WHAT IS BEING ASKED
In the data below, find every line with the word "Digital" and copy it out.

RECORDS FOR THIS TASK
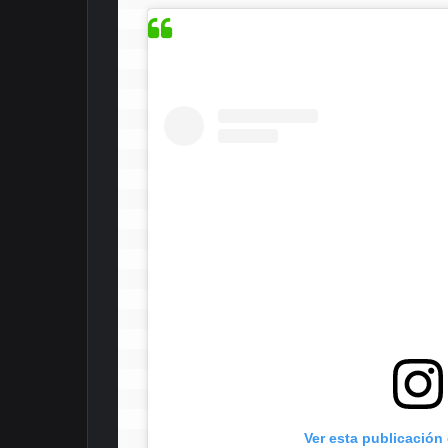
 Ver esta publicación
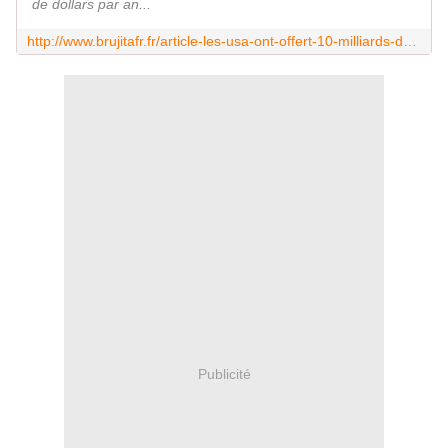
de dollars par an...
http://www.brujitafr.fr/article-les-usa-ont-offert-10-milliards-de-dollards-an-pdt-10-ans-au-congres-national-africain-pour-loger-d-123240754.html
Publicité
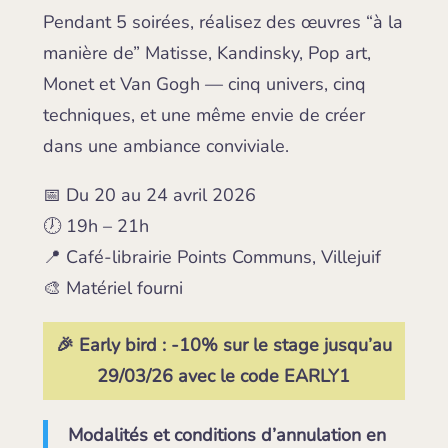
Pendant 5 soirées, réalisez des œuvres “à la
manière de” Matisse, Kandinsky, Pop art,
Monet et Van Gogh — cinq univers, cinq
techniques, et une même envie de créer
dans une ambiance conviviale.
📅 Du 20 au 24 avril 2026
🕖 19h – 21h
📍 Café-librairie Points Communs, Villejuif
🎨 Matériel fourni
🎉 Early bird : -10% sur le stage jusqu’au
29/03/26 avec le code
EARLY1
Modalités et conditions d’annulation en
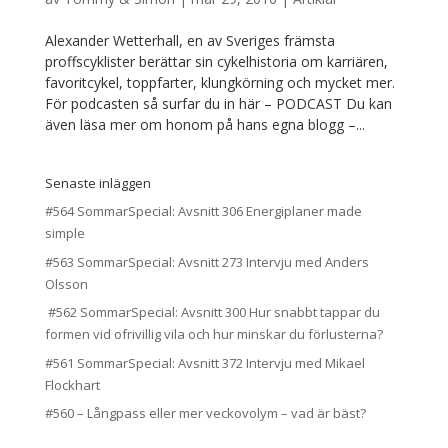
Alexander Wetterhall, en av Sveriges främsta
proffscyklister berättar sin cykelhistoria om karriären,
favoritcykel, toppfarter, klungkörning och mycket mer.
För podcasten så surfar du in här – PODCAST Du kan
även läsa mer om honom på hans egna blogg –...
Senaste inläggen
#564 SommarSpecial: Avsnitt 306 Energiplaner made
simple
#563 SommarSpecial: Avsnitt 273 Intervju med Anders
Olsson
#562 SommarSpecial: Avsnitt 300 Hur snabbt tappar du
formen vid ofrivillig vila och hur minskar du förlusterna?
#561 SommarSpecial: Avsnitt 372 Intervju med Mikael
Flockhart
#560 – Långpass eller mer veckovolym – vad är bäst?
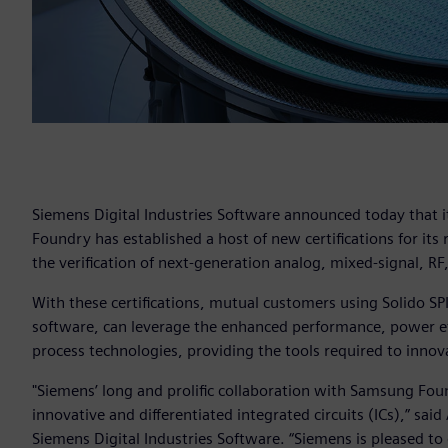
Siemens Digital Industries Software announced today that 
Foundry has established a host of new certifications for it
the verification of next-generation analog, mixed-signal, 
With these certifications, mutual customers using Solido SP
software, can leverage the enhanced performance, power ef
process technologies, providing the tools required to innova
"Siemens’ long and prolific collaboration with Samsung Foun
innovative and differentiated integrated circuits (ICs),” sa
Siemens Digital Industries Software. “Siemens is pleased to 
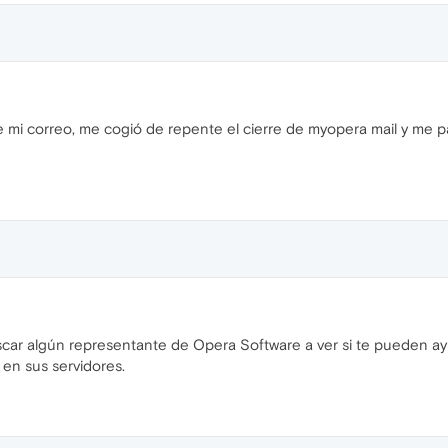
 mi correo, me cogió de repente el cierre de myopera mail y me pa
scar algún representante de Opera Software a ver si te pueden ay
en sus servidores.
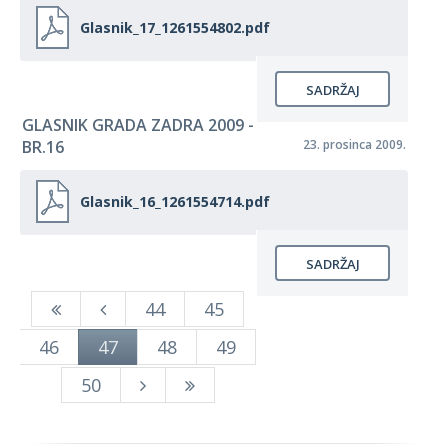
Glasnik_17_1261554802.pdf
SADRŽAJ
GLASNIK GRADA ZADRA 2009 -
BR.16
23. prosinca 2009.
Glasnik_16_1261554714.pdf
SADRŽAJ
44
45
46
47
48
49
50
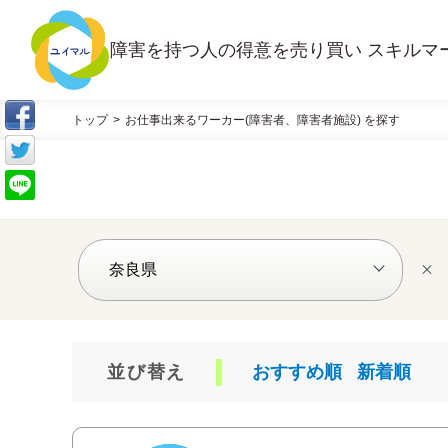
障害を持つ人の得意を売り買い スキルマ
トップ
お仕事出来るワーカー(障害者、障害者施設) を探す
並び替え
おすすめ順
新着順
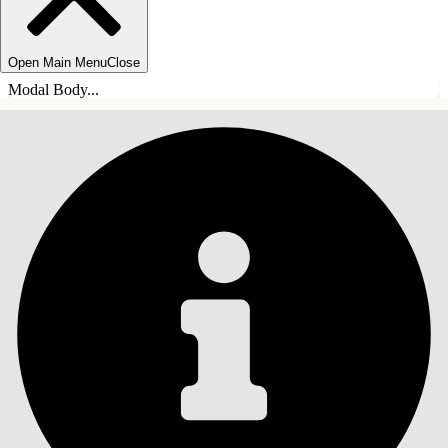
Open Main Menu
Close
Modal Body...
目录
搜索
显示目录
目录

FINISHED TASK
Siemens Digital Industries Software announced today that 
Siemens Digital Industries Software. “Siemens is pleased to 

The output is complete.